• _TASK DIRECTIONS_:
Your response must be made up of each line in the data below that contains the string "shoulder".

Dataset entries:
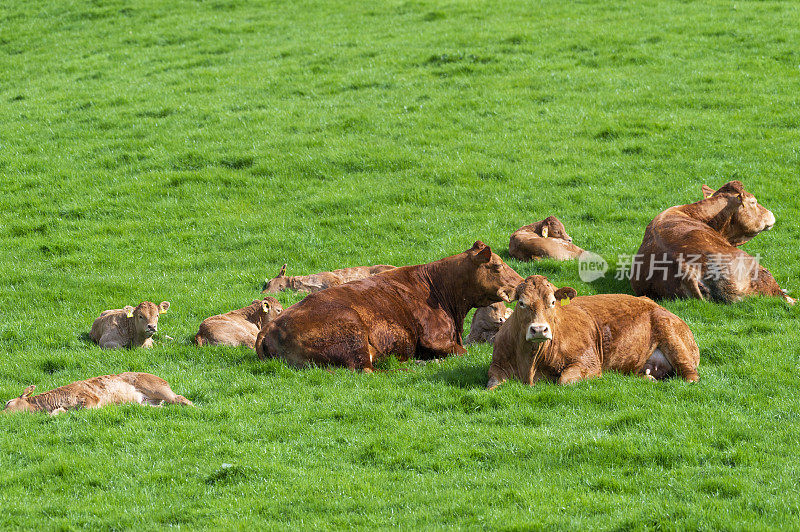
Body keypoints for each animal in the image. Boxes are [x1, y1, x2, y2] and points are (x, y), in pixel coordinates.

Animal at [484, 276, 696, 388]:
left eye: (552, 302)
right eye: (521, 303)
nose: (538, 329)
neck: (530, 363)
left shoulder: (589, 362)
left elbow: (564, 380)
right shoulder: (498, 364)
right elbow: (492, 384)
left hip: (674, 339)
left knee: (690, 376)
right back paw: (647, 377)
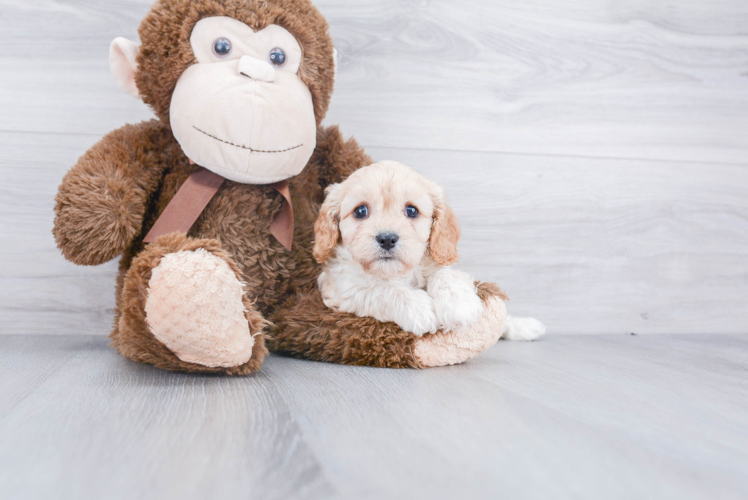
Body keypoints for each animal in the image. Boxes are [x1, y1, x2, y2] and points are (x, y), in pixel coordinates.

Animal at [312, 160, 548, 340]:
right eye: (360, 211)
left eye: (411, 211)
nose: (387, 239)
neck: (398, 273)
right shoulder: (341, 289)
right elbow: (380, 290)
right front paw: (418, 309)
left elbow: (446, 274)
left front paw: (459, 304)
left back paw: (526, 326)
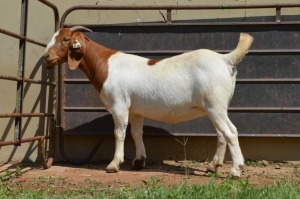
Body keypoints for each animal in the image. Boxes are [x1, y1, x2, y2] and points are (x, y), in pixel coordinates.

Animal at [45, 26, 253, 177]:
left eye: (65, 39)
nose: (47, 57)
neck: (106, 65)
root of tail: (226, 59)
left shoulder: (119, 105)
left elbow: (119, 133)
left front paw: (114, 164)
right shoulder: (135, 109)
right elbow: (136, 133)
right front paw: (139, 161)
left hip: (215, 105)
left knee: (231, 132)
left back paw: (236, 170)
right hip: (214, 107)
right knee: (221, 134)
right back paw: (213, 166)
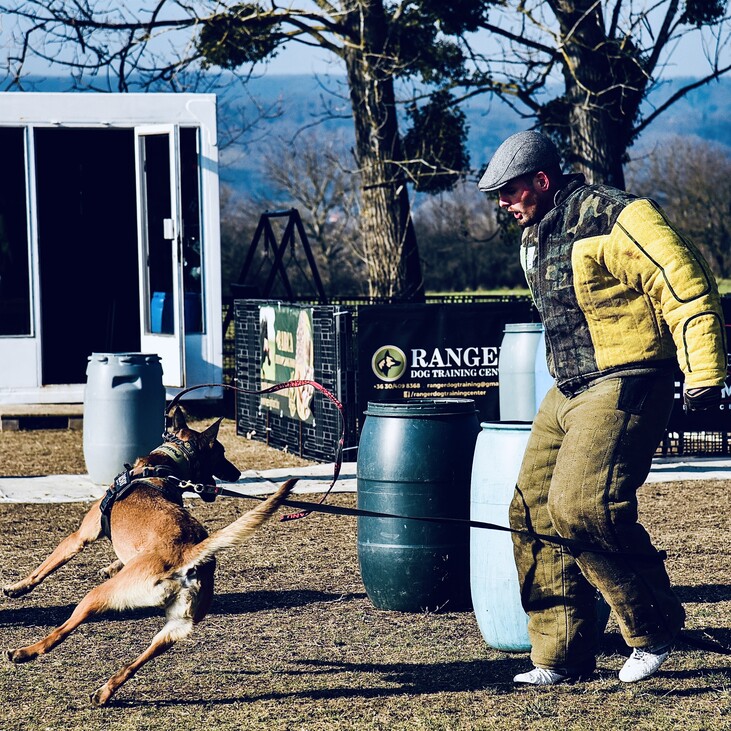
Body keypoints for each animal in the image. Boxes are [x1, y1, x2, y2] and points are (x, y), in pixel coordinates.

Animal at [5, 408, 298, 708]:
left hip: (97, 597)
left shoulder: (80, 537)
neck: (162, 467)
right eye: (222, 452)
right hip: (175, 628)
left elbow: (44, 568)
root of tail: (188, 553)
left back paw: (24, 652)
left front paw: (17, 588)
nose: (237, 473)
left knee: (59, 633)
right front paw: (109, 566)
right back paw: (104, 691)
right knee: (132, 665)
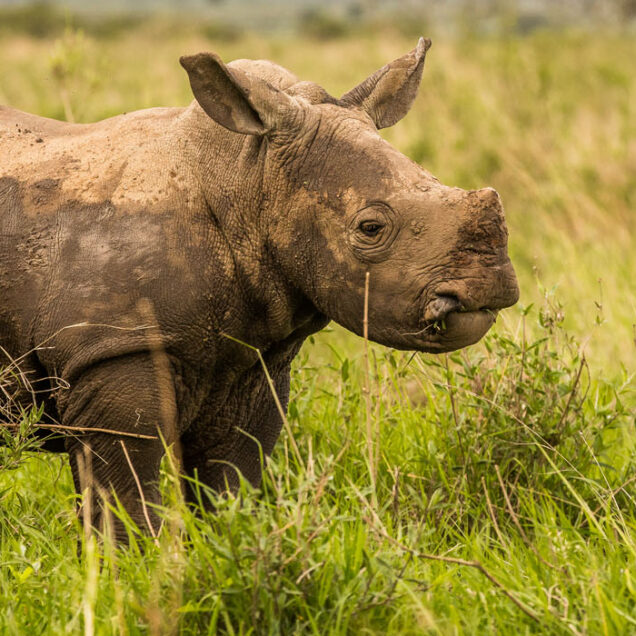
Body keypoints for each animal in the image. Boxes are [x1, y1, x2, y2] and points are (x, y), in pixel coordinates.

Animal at [0, 38, 516, 536]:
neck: (248, 181)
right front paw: (128, 564)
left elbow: (231, 485)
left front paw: (227, 545)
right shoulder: (114, 347)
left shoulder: (252, 359)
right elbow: (125, 502)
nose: (486, 286)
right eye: (370, 228)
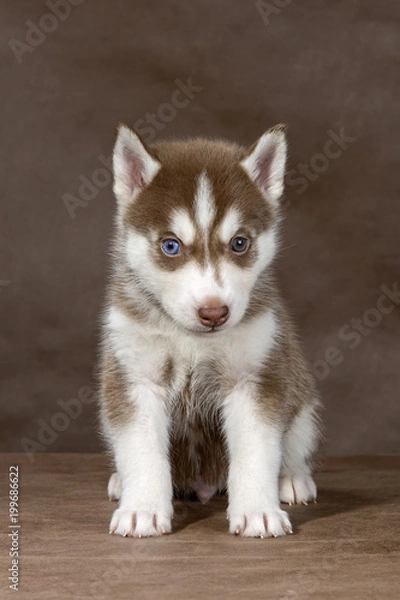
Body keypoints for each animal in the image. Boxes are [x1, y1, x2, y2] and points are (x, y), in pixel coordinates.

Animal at [99, 125, 322, 540]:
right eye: (171, 245)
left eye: (240, 243)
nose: (214, 312)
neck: (190, 338)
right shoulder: (137, 376)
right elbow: (142, 450)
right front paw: (141, 509)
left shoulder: (253, 378)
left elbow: (256, 450)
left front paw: (257, 511)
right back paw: (121, 481)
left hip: (302, 401)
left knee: (295, 440)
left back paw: (292, 478)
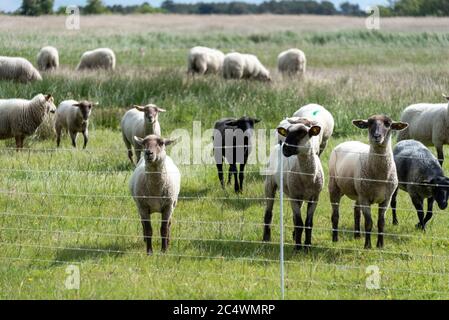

• _EXPECTED ANSWER_:
left shoulder: (589, 362)
right shoulder: (498, 364)
right shoulder: (341, 289)
left shoulder: (119, 105)
right shoulder: (135, 109)
left shoulder: (80, 537)
right shoulder: (114, 347)
left shoulder: (252, 359)
right shoulder: (137, 376)
left shoulder: (253, 378)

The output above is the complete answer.